═════ DATA SUPPLIED ═════
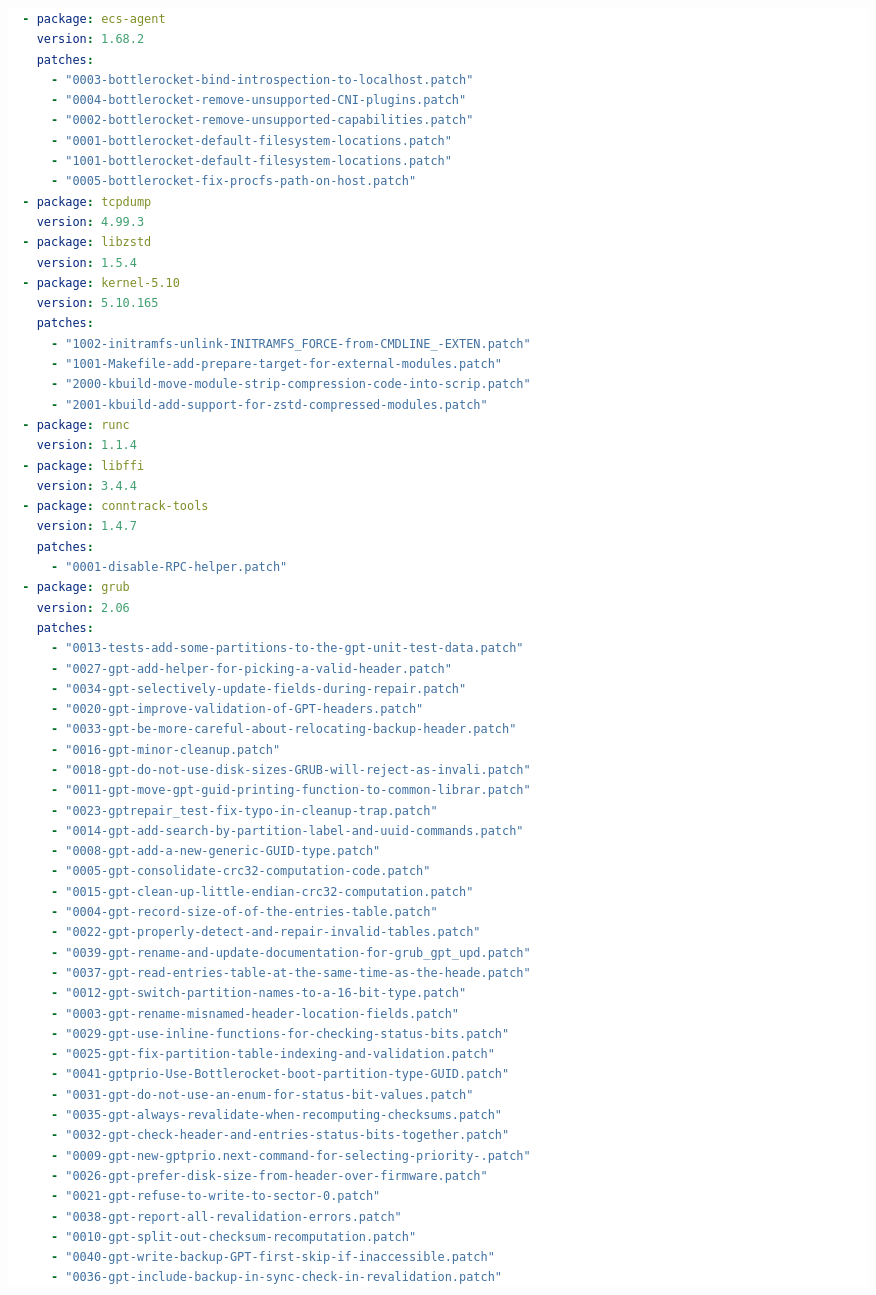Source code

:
 ```yaml
  - package: ecs-agent
    version: 1.68.2
    patches:
      - "0003-bottlerocket-bind-introspection-to-localhost.patch"
      - "0004-bottlerocket-remove-unsupported-CNI-plugins.patch"
      - "0002-bottlerocket-remove-unsupported-capabilities.patch"
      - "0001-bottlerocket-default-filesystem-locations.patch"
      - "1001-bottlerocket-default-filesystem-locations.patch"
      - "0005-bottlerocket-fix-procfs-path-on-host.patch"
  - package: tcpdump
    version: 4.99.3
  - package: libzstd
    version: 1.5.4
  - package: kernel-5.10
    version: 5.10.165
    patches:
      - "1002-initramfs-unlink-INITRAMFS_FORCE-from-CMDLINE_-EXTEN.patch"
      - "1001-Makefile-add-prepare-target-for-external-modules.patch"
      - "2000-kbuild-move-module-strip-compression-code-into-scrip.patch"
      - "2001-kbuild-add-support-for-zstd-compressed-modules.patch"
  - package: runc
    version: 1.1.4
  - package: libffi
    version: 3.4.4
  - package: conntrack-tools
    version: 1.4.7
    patches:
      - "0001-disable-RPC-helper.patch"
  - package: grub
    version: 2.06
    patches:
      - "0013-tests-add-some-partitions-to-the-gpt-unit-test-data.patch"
      - "0027-gpt-add-helper-for-picking-a-valid-header.patch"
      - "0034-gpt-selectively-update-fields-during-repair.patch"
      - "0020-gpt-improve-validation-of-GPT-headers.patch"
      - "0033-gpt-be-more-careful-about-relocating-backup-header.patch"
      - "0016-gpt-minor-cleanup.patch"
      - "0018-gpt-do-not-use-disk-sizes-GRUB-will-reject-as-invali.patch"
      - "0011-gpt-move-gpt-guid-printing-function-to-common-librar.patch"
      - "0023-gptrepair_test-fix-typo-in-cleanup-trap.patch"
      - "0014-gpt-add-search-by-partition-label-and-uuid-commands.patch"
      - "0008-gpt-add-a-new-generic-GUID-type.patch"
      - "0005-gpt-consolidate-crc32-computation-code.patch"
      - "0015-gpt-clean-up-little-endian-crc32-computation.patch"
      - "0004-gpt-record-size-of-of-the-entries-table.patch"
      - "0022-gpt-properly-detect-and-repair-invalid-tables.patch"
      - "0039-gpt-rename-and-update-documentation-for-grub_gpt_upd.patch"
      - "0037-gpt-read-entries-table-at-the-same-time-as-the-heade.patch"
      - "0012-gpt-switch-partition-names-to-a-16-bit-type.patch"
      - "0003-gpt-rename-misnamed-header-location-fields.patch"
      - "0029-gpt-use-inline-functions-for-checking-status-bits.patch"
      - "0025-gpt-fix-partition-table-indexing-and-validation.patch"
      - "0041-gptprio-Use-Bottlerocket-boot-partition-type-GUID.patch"
      - "0031-gpt-do-not-use-an-enum-for-status-bit-values.patch"
      - "0035-gpt-always-revalidate-when-recomputing-checksums.patch"
      - "0032-gpt-check-header-and-entries-status-bits-together.patch"
      - "0009-gpt-new-gptprio.next-command-for-selecting-priority-.patch"
      - "0026-gpt-prefer-disk-size-from-header-over-firmware.patch"
      - "0021-gpt-refuse-to-write-to-sector-0.patch"
      - "0038-gpt-report-all-revalidation-errors.patch"
      - "0010-gpt-split-out-checksum-recomputation.patch"
      - "0040-gpt-write-backup-GPT-first-skip-if-inaccessible.patch"
      - "0036-gpt-include-backup-in-sync-check-in-revalidation.patch"
```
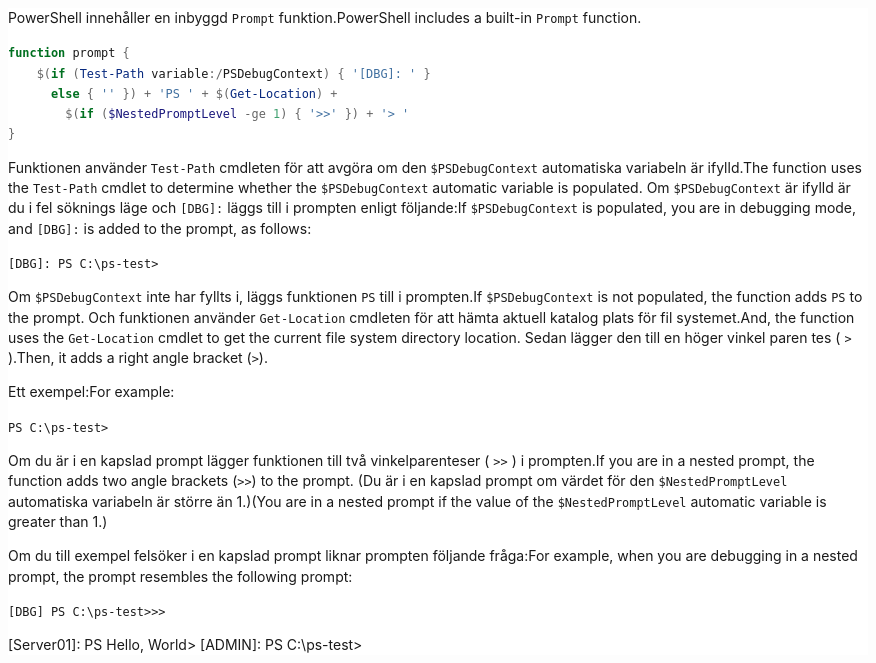 <span data-ttu-id="15b83-133">PowerShell innehåller en inbyggd `Prompt` funktion.</span><span class="sxs-lookup"><span data-stu-id="15b83-133">PowerShell includes a built-in `Prompt` function.</span></span>

```powershell
function prompt {
    $(if (Test-Path variable:/PSDebugContext) { '[DBG]: ' }
      else { '' }) + 'PS ' + $(Get-Location) +
        $(if ($NestedPromptLevel -ge 1) { '>>' }) + '> '
}
```

<span data-ttu-id="15b83-134">Funktionen använder `Test-Path` cmdleten för att avgöra om den `$PSDebugContext` automatiska variabeln är ifylld.</span><span class="sxs-lookup"><span data-stu-id="15b83-134">The function uses the `Test-Path` cmdlet to determine whether the `$PSDebugContext` automatic variable is populated.</span></span> <span data-ttu-id="15b83-135">Om `$PSDebugContext` är ifylld är du i fel söknings läge och `[DBG]:` läggs till i prompten enligt följande:</span><span class="sxs-lookup"><span data-stu-id="15b83-135">If `$PSDebugContext` is populated, you are in debugging mode, and `[DBG]:` is added to the prompt, as follows:</span></span>

```Output
[DBG]: PS C:\ps-test>
```

<span data-ttu-id="15b83-136">Om `$PSDebugContext` inte har fyllts i, läggs funktionen `PS` till i prompten.</span><span class="sxs-lookup"><span data-stu-id="15b83-136">If `$PSDebugContext` is not populated, the function adds `PS` to the prompt.</span></span>
<span data-ttu-id="15b83-137">Och funktionen använder `Get-Location` cmdleten för att hämta aktuell katalog plats för fil systemet.</span><span class="sxs-lookup"><span data-stu-id="15b83-137">And, the function uses the `Get-Location` cmdlet to get the current file system directory location.</span></span> <span data-ttu-id="15b83-138">Sedan lägger den till en höger vinkel paren tes ( `>` ).</span><span class="sxs-lookup"><span data-stu-id="15b83-138">Then, it adds a right angle bracket (`>`).</span></span>

<span data-ttu-id="15b83-139">Ett exempel:</span><span class="sxs-lookup"><span data-stu-id="15b83-139">For example:</span></span>

```Output
PS C:\ps-test>
```

<span data-ttu-id="15b83-140">Om du är i en kapslad prompt lägger funktionen till två vinkelparenteser ( `>>` ) i prompten.</span><span class="sxs-lookup"><span data-stu-id="15b83-140">If you are in a nested prompt, the function adds two angle brackets (`>>`) to the prompt.</span></span> <span data-ttu-id="15b83-141">(Du är i en kapslad prompt om värdet för den `$NestedPromptLevel` automatiska variabeln är större än 1.)</span><span class="sxs-lookup"><span data-stu-id="15b83-141">(You are in a nested prompt if the value of the `$NestedPromptLevel` automatic variable is greater than 1.)</span></span>

<span data-ttu-id="15b83-142">Om du till exempel felsöker i en kapslad prompt liknar prompten följande fråga:</span><span class="sxs-lookup"><span data-stu-id="15b83-142">For example, when you are debugging in a nested prompt, the prompt resembles the following prompt:</span></span>

```Output
[DBG] PS C:\ps-test>>>
```


[Server01]: PS Hello, World>
[ADMIN]: PS C:\ps-test>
═════
ASSIGNED TASK> Count how many lines of the listing above include "type" and report that number alone.

ANSWER SECTION> 3